リビングに立って、海野桜は家の中のすべてを見渡し、どこもかしこも懐かしく感じた。
人は本当に失うまで、物事の大切さが分からないものだ。
今になって初めて、彼女はこの家をどれほど愛していたのかを知った。
ここにある花や草、一つ一つのものを愛していた。
そしてここでの思い出も大切にしていた……
もしここがなくなってしまったら、彼女の世界も不完全なものになってしまうような気がした。

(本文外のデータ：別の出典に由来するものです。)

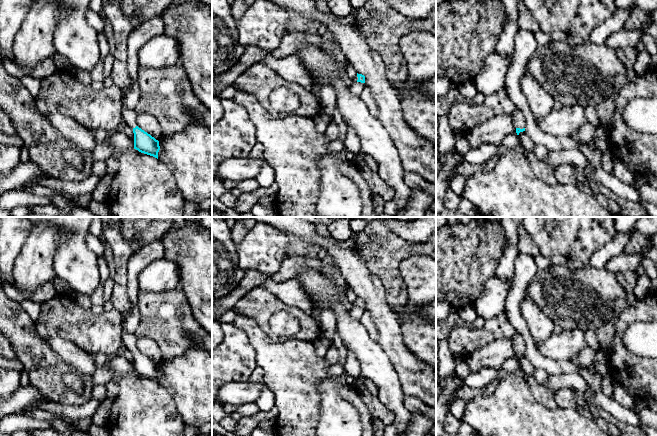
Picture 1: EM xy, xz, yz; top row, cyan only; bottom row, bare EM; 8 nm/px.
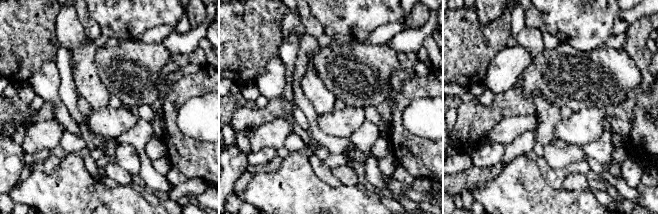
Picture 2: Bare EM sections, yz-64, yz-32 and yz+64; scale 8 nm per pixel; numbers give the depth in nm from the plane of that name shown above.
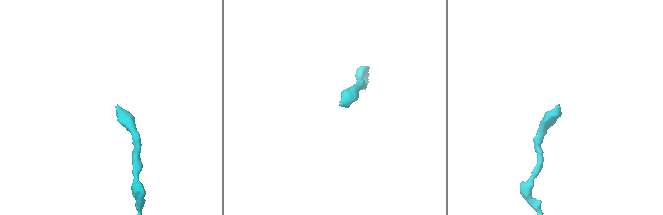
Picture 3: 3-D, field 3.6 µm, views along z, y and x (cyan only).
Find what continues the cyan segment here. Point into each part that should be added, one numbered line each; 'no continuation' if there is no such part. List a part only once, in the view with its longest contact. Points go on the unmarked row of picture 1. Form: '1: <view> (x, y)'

海野桜はこの古い屋敷が残ることを、そして祖父もきっとそう願っていただろうことを、どれほど望んでいたことか。
……
東山裕が去った後、海野桜との連絡は途絶えていた。
しかし夕食時、海野桜は張本家政婦と一緒に豪華な夕食を用意した。
なぜか、東山裕がここに食事に来る予感がしていた。
二人が料理を並べ終えたところで、案の定、東山裕が戻ってきた。
張本家政婦は彼を見て笑いながら言った。「旦那様、お嬢様はあなたが来られると言っていましたが、本当に来られましたね。これらの料理は、全てお嬢様が特別にあなたのために用意したものです。」
海野桜は顔を真っ赤にして、「張本さん、何を言っているんですか!」
彼女は東山裕が来るかもしれないと言っただけで、特別に彼のために作ったわけではなかった。
張本家政婦はくすくすと笑って、「お二人でゆっくりお召し上がりください。私は邪魔をいたしません。」
海野桜:「……」
張本家政婦の変心は早すぎる。先日まで東山裕のことを嫌っていたはずなのに。
今では東山裕の味方をして、どういうつもりなのか。
海野桜が呆れていると、東山裕の深い瞳と目が合ってしまった!
彼はそのまま彼女を見つめ、彼女の心を見透かそうとしているかのようだった。
海野桜はすぐに声を出した。「座って食べましょう!」
そう言って彼を見ないようにし、自分は座って箸を取り、食べ始めた。
東山裕の目が揺らめき、彼女の向かいに座った。
「君は……」彼が口を開こうとした瞬間、海野桜が先に遮った。「家のことはどうなりましたか?買い戻せそうですか?」
東山裕は淡々と答えた。「かなり難しそうです。」
「相手は売る気がないんですか?」海野桜は問い返した。